Considerações Finais:
Este artigo foi resultado de uma pesquisa de referências bibliográficas acerca da
apropriação dos meios de comunicação de massa por crianças e adolescentes, em
especial os desenhos animados japoneses que vêm aumentando sua demanda por parte
deste público.
Em um primeiro momento, pretendeu-se esclarecer o conceito de educação para
os meios no que diz respeito ao processo de desconstrução do desenho para que o
espectador não os receba com um olhar de um simples receptor, mas sim com um olhar
mais reflexivo e ativo.
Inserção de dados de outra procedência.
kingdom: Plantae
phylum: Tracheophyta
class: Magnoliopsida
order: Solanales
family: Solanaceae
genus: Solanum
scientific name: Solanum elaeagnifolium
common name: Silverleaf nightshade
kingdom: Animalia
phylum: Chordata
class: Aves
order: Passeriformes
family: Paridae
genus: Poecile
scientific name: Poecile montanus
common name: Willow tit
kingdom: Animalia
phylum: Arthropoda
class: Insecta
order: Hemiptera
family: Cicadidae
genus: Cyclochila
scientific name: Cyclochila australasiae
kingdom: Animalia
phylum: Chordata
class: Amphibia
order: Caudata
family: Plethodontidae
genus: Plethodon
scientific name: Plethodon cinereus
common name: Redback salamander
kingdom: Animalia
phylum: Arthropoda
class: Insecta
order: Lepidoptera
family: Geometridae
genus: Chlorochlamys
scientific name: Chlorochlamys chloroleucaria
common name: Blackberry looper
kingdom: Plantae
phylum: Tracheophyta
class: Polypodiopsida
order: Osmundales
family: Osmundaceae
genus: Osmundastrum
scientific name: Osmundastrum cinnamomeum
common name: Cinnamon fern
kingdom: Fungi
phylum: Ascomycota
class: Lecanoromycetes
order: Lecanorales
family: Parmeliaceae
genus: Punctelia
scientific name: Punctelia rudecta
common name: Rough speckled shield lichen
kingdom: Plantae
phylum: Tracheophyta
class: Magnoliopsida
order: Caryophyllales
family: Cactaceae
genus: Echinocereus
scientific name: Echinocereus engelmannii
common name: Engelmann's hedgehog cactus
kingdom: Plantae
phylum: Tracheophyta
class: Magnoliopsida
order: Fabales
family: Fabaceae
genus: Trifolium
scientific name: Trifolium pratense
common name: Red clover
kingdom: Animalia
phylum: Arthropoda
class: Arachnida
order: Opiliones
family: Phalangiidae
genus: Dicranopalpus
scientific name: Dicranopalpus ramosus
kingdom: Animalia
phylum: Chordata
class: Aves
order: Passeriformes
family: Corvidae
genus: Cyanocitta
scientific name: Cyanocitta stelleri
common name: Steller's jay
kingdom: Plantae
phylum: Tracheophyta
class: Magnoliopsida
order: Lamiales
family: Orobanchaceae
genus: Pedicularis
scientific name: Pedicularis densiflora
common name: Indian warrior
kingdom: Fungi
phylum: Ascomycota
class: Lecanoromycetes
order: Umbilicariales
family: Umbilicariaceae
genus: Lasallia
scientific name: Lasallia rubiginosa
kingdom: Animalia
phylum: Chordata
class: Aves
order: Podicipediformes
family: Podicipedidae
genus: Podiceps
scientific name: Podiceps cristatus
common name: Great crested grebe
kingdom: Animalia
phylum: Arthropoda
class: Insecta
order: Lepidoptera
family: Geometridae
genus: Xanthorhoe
Neste sentido, o professor passa a ter um importante papel na
construção do conhecimento a partir do que os alunos recebem da mídia.
Posteriormente, a pesquisa focou mais no objetivo principal do artigo, que foi o
de identificar o processo de construção de memória infanto-juvenil e a inserção do
animê ambiente escolar. Acredita-se que este meio de comunicação vem reforçando os
diálogos e brincadeiras acerca de aspectos ligados a este formato de desenho animado
na sala de aula e nos intervalos, dentro da escola.
Este trabalho tem como ponto inicial este resgate bibliográfico, o que se
pretende, posteriormente, expandir para um trabalho com análises de estudo de caso a
fim de aprofundar este estudo, que não se esgota em pesquisa bibliográfica.